Quick Intro: Why our flap design? Because it eliminates the issue of zipper problems, creates easy one-handed access into the bag, allows you to look down into the bag while riding, and allows for more functional volume within the bag. Our flaps wrap over the top tube to close the bag against the frame, and buckle onto the side opposite opening. The challenge then is planning space for the top tube bag.

Summary: For Hard Tail bikes I want to help clarify the 3 main options we can offer: Rear Flap, Full Flap, Front Flap.  

For full suspension bikes this is still worth reading, but there is a little more to it and we usually have more flexibility explained below.

 Option 1) Rear Flap (standard)

 Rear Flap

This design works really well on the Carbon and Aluminum frames because the inside of the frame rarely extends all the way to the head tube... Thus some space already exists on the top tube before we design the flap. This is so common, that this is our standard build method.  

Pros: Room for the front top tube bag

Cons: Reduces access into the front of the framebag... most pronounced on steel/ti frames, especially ones with shorter top tubes.   

Option 2) Full Length Flap

Full length Flap

Full length flaps are great... they offer the maximum access into the bag and are easy to access one handed while riding. The full length flap also allows for more space for over-stuffing and generally results in the largest usable volume. These are the most aesthetically clean bags for urban use.   

Pros: Best volume, easiest access

Cons: Not compatible with existing top tube bags

Option 3) Forward Flap

forward flap

Forward Flap is an effective application for bikes with curved or reinforced top tubes at the seatpost (think Surly and full suspensions). It also shifts the opening forward which makes the frame bag very accessible while riding (yes, one handed). In terms of center of gravity - this design also works well because the opening is at the highest point on the frame, and the top tube bag is at the lowest point of the top tube. 

I like this design because I usually feel like I already have a lot going on in the cockpit, and don't really want one more bag there. Secondly, the rear top tube bag is not in the way. 

Pros: My favorite design right now - easy one hand access into bag. Ergonomically good with gravity.

Cons: Not compatible with front (gas tank) top tube bag.  


Full Suspension Considerations:

On full suspension bikes it is generally feasible to accommodate both a front and rear top tube bag. Why?...

A)  Because they are typically carbon or Al, which means there will probably already be some extra accessible space along the front of the top tube before the framebag (and flap) begin.

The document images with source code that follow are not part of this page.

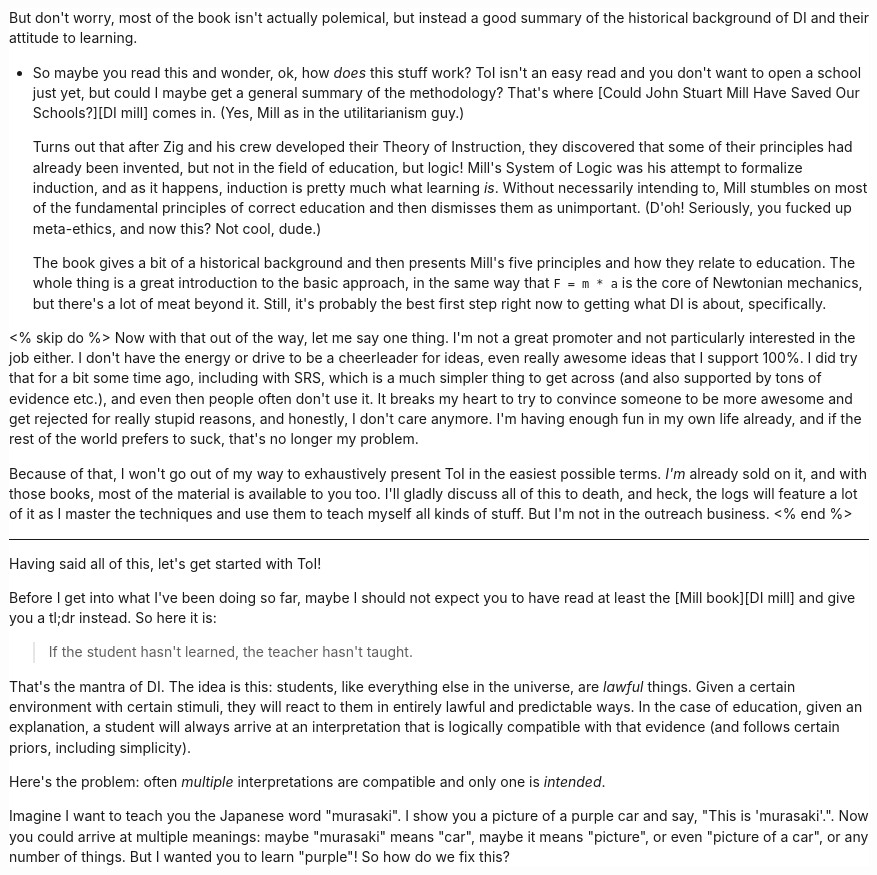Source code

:   But don't worry, most of the book isn't actually polemical, but instead a good summary of the historical background of DI and their attitude to learning.
- So maybe you read this and wonder, ok, how *does* this stuff work? ToI isn't an easy read and you don't want to open a school just yet, but could I maybe get a general summary of the methodology? That's where [Could John Stuart Mill Have Saved Our Schools?][DI mill] comes in. (Yes, Mill as in the utilitarianism guy.)

  Turns out that after Zig and his crew developed their Theory of Instruction, they discovered that some of their principles had already been invented, but not in the field of education, but logic! Mill's System of Logic was his attempt to formalize induction, and as it happens, induction is pretty much what learning *is*. Without necessarily intending to, Mill stumbles on most of the fundamental principles of correct education and then dismisses them as unimportant. (D'oh! Seriously, you fucked up meta-ethics, and now this? Not cool, dude.)

  The book gives a bit of a historical background and then presents Mill's five principles and how they relate to education. The whole thing is a great introduction to the basic approach, in the same way that `F = m * a` is the core of Newtonian mechanics, but there's a lot of meat beyond it. Still, it's probably the best first step right now to getting what DI is about, specifically.

<% skip do %>
Now with that out of the way, let me say one thing. I'm not a great promoter and not particularly interested in the job either. I don't have the energy or drive to be a cheerleader for ideas, even really awesome ideas that I support 100%. I did try that for a bit some time ago, including with SRS, which is a much simpler thing to get across (and also supported by tons of evidence etc.), and even then people often don't use it. It breaks my heart to try to convince someone to be more awesome and get rejected for really stupid reasons, and honestly, I don't care anymore. I'm having enough fun in my own life already, and if the rest of the world prefers to suck, that's no longer my problem.

Because of that, I won't go out of my way to exhaustively present ToI in the easiest possible terms. *I'm* already sold on it, and with those books, most of the material is available to you too. I'll gladly discuss all of this to death, and heck, the logs will feature a lot of it as I master the techniques and use them to teach myself all kinds of stuff. But I'm not in the outreach business.
<% end %>

---

Having said all of this, let's get started with ToI!

Before I get into what I've been doing so far, maybe I should not expect you to have read at least the [Mill book][DI mill] and give you a tl;dr instead. So here it is:

> If the student hasn't learned, the teacher hasn't taught.

That's the mantra of DI. The idea is this: students, like everything else in the universe, are *lawful* things. Given a certain environment with certain stimuli, they will react to them in entirely lawful and predictable ways. In the case of education, given an explanation, a student will always arrive at an interpretation that is logically compatible with that evidence (and follows certain priors, including simplicity).

Here's the problem: often *multiple* interpretations are compatible and only one is *intended*.

Imagine I want to teach you the Japanese word "murasaki". I show you a picture of a purple car and say, "This is 'murasaki'.". Now you could arrive at multiple meanings: maybe "murasaki" means "car", maybe it means "picture", or even "picture of a car", or any number of things. But I wanted you to learn "purple"! So how do we fix this?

B) Because the framebags on full suspension bikes tend to be smaller (because of the suspension components, and frame tube sizes).  

C) Because Full suspension bikes frequently have aggressive top tube curvature and suspension cylinder locations which more clearly define the opening path. 

(I will write another post comparing how our design is applied to different full suspension frame configurations)  

More Commentary:

Opening size relative to size of bag is a 

We build our Daly top tube bag 6" long... thus that is our standard length to adjust the flap. Other gas tank bags extend as long as 9". On a small steel frame with as as little as 18" of top tube length - to set the flap back 9" reduces the opening by half and is not ideal (yet people still ride them and love them!).  

In contrast a typical modern Carbon/Aluminum frame we typically only have to set the flap back 2-3" because the downtube and top tube are joined for the last 3-4".  

Last thoughts:

Too much to absorb?  that's OK... Go ride your bike and forget you ever read any of it. These are pretty minor details in the bigger scheme of you're next awesome trip. We will refuse to build a bag that is a bad idea.